SEN. AL FRANKEN: Of course, actually, yeah, I think they did think Hillary would win. And I think they didn't want to look like they were putting a thumb on the scale and that's why they didn't do more. I wish they had, obviously.
And what's interesting now is I think this is, is this the first that Trump has acknowledged that Russia did this?
SCARBOROUGH: You were talking about it earlier, I referenced Unfrozen Caveman Lawyer. We also have been talking about Barack Obama's extraordinary Jedi mind tricks. Where he comes out of retirement, he comes down from the Jedi temple where Luke was, and all he has to do is just wave his hand and Trump admits the health care bill is mean, and admits that Russia's meddling in the election.
Doesn't listen to the CIA or the other 15 intelligence agencies; he listens to Obama.
FRANKEN: Well, not only that he has not, we've gotten testimony that he didn't talk to Comey about it.
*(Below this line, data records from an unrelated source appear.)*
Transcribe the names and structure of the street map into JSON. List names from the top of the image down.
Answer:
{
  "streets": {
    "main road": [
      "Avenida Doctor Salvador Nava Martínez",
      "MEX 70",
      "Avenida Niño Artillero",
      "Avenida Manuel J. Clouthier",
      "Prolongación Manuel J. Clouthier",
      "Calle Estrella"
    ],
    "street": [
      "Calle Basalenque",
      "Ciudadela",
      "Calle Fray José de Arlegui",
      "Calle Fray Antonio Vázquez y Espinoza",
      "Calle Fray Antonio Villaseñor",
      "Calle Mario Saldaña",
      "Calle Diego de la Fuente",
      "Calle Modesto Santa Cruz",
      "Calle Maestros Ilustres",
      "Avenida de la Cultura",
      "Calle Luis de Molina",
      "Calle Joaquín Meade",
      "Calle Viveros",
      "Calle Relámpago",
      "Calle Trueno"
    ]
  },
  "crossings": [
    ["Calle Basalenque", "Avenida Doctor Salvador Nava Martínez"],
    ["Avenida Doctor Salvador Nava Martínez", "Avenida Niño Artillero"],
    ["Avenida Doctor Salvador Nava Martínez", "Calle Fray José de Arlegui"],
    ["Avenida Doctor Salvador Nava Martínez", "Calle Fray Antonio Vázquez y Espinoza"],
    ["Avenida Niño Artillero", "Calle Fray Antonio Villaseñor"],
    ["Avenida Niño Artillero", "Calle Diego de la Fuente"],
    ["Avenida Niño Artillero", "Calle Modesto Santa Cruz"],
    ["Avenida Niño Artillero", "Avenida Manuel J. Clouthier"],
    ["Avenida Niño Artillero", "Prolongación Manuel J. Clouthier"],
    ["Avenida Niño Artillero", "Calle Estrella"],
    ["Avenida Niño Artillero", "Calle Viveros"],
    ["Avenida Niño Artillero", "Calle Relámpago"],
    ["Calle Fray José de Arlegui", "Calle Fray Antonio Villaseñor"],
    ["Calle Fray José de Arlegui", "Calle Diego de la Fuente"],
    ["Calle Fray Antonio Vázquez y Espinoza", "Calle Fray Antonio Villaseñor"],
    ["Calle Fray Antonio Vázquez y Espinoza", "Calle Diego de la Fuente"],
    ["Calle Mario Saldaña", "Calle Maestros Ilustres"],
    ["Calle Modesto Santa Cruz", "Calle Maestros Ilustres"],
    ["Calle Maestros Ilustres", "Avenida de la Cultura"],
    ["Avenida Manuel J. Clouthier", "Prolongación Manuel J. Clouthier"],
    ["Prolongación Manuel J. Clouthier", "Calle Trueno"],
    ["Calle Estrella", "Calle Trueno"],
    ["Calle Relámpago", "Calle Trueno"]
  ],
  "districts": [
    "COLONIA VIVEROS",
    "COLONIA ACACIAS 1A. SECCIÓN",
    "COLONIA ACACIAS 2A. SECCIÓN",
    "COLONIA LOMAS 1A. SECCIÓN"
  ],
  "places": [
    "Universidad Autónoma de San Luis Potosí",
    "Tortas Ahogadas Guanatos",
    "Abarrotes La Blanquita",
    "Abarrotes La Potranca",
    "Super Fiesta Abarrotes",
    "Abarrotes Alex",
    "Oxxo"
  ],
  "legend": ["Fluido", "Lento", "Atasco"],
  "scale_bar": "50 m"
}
FRANKEN: He hasn't talked to Spicer about Russia meddling. He hasn't talked to Jeff Sessions about it. We have to stop this from happening again.
SCARBOROUGH: Right. So let me ask you, why didn't we stop it the first time? Why didn't the Obama administration in September tell us? Because it seems to me we had a right to know in September that the Russians had invaded our country in a sense, in a cyberwar and they were trying to influence our elections. I would have liked to known that in September.
FRANKEN: I actually think that the president thought that since Trump was saying the election was rigged, he didn't want to seem like he was putting his thumb on the scale.
SCARBOROUGH: But he was Campaigner in Chief.
FRANKEN: I know, but he didn't want to look the Thumber in Chief.
FRANKEN: So I think that was part of it. Also they're dealing with it and they were weighing a lot of different options, cyberattacks on them. They obviously didn't play it right. Look where we are now.